De sorte que le combat ne peut que continuer pour arracher ce monde à la domination capitaliste, puisqu’en franchissant océans et frontières ses ravages changent de forme mais demeurent toujours aussi terrifiants. Se battre, aussi, encore, pour préserver et conquérir des espaces démocratiques destinés, précisément, à promouvoir les alternatives urgentes au chaos répressif qu’on nous prépare. Que dire d’autre ? Quelle alternative, sinon cette lutte politique, acharnée, sans complexe (ni illusions), et la réflexion qui va évidemment avec, par-delà les slogans confortables et les faux ennemis ?

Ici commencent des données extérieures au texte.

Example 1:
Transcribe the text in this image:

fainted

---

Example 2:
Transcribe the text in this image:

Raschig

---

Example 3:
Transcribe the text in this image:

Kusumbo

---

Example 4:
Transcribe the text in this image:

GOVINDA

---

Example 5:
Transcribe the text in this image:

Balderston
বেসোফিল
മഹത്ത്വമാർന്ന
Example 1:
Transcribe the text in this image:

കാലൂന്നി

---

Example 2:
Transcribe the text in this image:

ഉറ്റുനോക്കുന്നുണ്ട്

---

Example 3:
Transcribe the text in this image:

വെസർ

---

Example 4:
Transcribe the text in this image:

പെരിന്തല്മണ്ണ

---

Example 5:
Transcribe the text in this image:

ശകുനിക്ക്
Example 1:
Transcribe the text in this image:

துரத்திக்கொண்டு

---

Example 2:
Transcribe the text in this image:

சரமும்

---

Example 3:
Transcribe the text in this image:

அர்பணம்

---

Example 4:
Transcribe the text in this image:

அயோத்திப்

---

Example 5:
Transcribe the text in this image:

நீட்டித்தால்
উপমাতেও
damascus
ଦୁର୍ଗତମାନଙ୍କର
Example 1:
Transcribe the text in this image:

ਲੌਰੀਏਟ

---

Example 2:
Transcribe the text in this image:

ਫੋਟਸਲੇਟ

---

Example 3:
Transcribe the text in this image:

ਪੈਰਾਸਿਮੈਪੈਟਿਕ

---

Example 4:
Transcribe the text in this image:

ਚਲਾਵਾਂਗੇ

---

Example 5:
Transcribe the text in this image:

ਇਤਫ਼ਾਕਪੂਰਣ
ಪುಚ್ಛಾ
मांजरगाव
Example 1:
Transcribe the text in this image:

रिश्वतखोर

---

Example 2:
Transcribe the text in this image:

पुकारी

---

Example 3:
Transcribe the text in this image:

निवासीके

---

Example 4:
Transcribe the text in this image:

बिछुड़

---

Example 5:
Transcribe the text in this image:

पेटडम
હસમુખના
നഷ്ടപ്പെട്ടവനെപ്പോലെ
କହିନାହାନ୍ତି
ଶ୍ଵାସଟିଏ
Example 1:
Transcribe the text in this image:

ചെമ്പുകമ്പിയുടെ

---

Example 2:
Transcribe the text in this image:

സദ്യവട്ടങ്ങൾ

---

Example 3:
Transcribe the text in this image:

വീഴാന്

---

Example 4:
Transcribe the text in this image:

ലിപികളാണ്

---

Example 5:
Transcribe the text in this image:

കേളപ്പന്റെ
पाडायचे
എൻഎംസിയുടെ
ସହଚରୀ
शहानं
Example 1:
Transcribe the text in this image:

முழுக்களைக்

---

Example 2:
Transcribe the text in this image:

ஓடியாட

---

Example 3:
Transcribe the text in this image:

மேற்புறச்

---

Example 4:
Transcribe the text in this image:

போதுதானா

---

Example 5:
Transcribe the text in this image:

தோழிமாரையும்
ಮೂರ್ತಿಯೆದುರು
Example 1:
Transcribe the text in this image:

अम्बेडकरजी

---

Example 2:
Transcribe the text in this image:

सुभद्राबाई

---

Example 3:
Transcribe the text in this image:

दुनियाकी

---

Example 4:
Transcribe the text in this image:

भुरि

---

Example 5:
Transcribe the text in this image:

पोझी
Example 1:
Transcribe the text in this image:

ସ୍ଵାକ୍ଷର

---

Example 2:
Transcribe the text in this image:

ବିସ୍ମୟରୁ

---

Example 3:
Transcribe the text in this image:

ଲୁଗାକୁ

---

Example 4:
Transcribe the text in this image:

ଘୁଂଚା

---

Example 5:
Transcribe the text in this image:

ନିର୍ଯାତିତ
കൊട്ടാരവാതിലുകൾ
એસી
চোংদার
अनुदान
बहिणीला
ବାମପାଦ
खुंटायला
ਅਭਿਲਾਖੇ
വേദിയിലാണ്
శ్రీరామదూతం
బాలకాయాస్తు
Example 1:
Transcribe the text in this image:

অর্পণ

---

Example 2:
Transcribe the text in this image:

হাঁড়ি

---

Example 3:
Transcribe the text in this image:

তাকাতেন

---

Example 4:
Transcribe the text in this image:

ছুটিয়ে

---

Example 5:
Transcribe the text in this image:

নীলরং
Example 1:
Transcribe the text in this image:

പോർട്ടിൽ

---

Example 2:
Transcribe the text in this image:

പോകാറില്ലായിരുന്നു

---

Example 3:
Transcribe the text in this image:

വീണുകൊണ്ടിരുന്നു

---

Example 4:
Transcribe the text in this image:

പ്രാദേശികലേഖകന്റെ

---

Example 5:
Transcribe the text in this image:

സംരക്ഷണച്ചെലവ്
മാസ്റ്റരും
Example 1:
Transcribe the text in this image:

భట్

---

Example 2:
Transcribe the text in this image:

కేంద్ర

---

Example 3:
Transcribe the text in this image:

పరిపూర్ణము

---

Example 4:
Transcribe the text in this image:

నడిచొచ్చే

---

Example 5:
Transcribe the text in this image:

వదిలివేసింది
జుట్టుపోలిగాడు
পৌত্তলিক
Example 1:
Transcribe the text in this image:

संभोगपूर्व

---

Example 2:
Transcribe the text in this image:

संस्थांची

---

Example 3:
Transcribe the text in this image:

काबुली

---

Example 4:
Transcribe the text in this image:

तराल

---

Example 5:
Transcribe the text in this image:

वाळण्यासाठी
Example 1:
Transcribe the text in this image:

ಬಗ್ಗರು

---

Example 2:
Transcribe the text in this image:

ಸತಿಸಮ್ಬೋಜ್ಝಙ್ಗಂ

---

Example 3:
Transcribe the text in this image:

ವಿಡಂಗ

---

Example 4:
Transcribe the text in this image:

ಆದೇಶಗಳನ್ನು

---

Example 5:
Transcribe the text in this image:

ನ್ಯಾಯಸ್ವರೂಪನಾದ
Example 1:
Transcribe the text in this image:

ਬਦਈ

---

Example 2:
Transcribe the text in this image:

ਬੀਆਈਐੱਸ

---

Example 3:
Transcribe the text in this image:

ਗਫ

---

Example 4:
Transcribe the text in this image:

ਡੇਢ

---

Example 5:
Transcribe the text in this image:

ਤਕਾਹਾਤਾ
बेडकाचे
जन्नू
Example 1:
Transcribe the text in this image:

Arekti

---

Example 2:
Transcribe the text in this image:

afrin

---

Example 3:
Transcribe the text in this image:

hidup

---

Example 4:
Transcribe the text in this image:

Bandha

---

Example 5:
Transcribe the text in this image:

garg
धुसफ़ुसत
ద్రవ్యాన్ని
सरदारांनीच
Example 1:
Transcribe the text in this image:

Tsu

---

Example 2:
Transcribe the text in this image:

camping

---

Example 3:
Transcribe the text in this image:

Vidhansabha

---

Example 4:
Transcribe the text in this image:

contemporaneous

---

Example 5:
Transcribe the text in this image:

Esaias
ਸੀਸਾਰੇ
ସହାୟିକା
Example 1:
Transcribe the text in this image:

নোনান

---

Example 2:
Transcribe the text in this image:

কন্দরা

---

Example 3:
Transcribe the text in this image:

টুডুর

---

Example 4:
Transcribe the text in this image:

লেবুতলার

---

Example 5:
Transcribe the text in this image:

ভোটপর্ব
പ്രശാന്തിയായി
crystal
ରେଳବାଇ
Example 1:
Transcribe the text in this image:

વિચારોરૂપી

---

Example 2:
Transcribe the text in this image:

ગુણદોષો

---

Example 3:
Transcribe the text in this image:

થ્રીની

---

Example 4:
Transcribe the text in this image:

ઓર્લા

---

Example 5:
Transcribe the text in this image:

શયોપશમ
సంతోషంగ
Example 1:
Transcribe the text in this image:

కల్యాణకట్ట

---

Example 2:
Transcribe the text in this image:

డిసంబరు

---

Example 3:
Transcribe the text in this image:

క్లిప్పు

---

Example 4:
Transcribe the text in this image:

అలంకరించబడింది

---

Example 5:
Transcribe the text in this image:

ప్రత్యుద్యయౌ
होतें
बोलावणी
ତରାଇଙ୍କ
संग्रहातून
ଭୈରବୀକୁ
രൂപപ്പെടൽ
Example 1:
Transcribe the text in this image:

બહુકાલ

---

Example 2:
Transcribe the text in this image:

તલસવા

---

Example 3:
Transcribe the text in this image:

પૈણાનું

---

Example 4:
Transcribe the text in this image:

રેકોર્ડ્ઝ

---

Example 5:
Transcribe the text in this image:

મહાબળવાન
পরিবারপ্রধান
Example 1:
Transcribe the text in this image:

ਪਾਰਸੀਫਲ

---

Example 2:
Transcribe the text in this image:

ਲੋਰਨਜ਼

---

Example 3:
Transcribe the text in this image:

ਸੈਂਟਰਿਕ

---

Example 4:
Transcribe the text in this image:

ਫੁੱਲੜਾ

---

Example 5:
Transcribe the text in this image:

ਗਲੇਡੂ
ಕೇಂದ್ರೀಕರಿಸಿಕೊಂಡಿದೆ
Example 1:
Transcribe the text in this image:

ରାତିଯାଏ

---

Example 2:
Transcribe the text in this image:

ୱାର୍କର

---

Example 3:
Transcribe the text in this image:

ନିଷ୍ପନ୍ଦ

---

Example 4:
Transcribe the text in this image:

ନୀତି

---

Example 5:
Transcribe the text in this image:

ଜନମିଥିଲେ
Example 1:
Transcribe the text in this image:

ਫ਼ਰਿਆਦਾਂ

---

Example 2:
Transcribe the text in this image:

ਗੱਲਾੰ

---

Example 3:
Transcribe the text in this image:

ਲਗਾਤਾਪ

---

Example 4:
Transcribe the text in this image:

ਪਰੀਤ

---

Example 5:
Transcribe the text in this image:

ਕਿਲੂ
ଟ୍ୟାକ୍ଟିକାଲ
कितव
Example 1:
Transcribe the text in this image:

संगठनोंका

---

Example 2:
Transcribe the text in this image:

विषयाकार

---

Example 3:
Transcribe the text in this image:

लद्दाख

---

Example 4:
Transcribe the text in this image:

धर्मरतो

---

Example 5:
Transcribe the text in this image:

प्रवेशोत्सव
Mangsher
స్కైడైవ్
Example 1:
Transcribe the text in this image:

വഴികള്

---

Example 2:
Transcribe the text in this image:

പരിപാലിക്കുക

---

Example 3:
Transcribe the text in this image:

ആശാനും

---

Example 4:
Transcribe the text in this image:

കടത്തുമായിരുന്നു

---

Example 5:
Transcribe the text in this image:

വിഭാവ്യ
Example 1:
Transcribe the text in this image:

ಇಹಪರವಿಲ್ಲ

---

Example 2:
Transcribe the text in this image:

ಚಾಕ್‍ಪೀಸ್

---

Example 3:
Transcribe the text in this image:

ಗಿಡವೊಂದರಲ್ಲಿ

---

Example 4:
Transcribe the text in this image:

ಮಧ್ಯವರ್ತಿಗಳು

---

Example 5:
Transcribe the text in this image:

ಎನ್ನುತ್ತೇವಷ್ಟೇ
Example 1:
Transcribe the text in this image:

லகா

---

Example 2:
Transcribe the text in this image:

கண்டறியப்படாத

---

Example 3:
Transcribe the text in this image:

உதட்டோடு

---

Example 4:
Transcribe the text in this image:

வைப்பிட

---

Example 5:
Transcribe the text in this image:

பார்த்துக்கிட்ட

C’est décevant, pas vrai ? Sisyphe remplissant le tonneau des Danaïdes, malgré la fatigue.

À bon entendeur…

(1) Oui, presque, puisque aucune image du moindre mort américain, pas même d’obsèques, n’a été diffusée. On a parlé ici et là de dignité, de respect dû aux morts... de pudeur. Et puis, fin septembre, Paris-Match publie les photos de la catastrophe de Toulouse. Alors ?
(2) Oui, bon, argent propre ou sale, hein, une truie n’y retrouverait pas ses petits. Larsabal ou Harribey doivent savoir ces choses-là dans le détail (Sur les capitaux, pas les gorets !).
(3) Lire de lui l’interview dans l’Humanité du 11 octobre, implacablement lucide, et deux bouquins précieux : La bombe informatique et surtout Stratégies de la déception, aux éditions Galilée. Et les articles qu’il a donnés ces dernières années au Monde diplomatique.
(4) Sans parler du retentissement médiatique : heure, choix des cibles, (la ville est un lieu – banalité saisissante – où tout devient soudain spectaculaire...), tout a été fait pour que ça passe à la télé. Propagande et contre-propagande s’annulent pour laisser les peuples dans l’ignorance et l’effroi.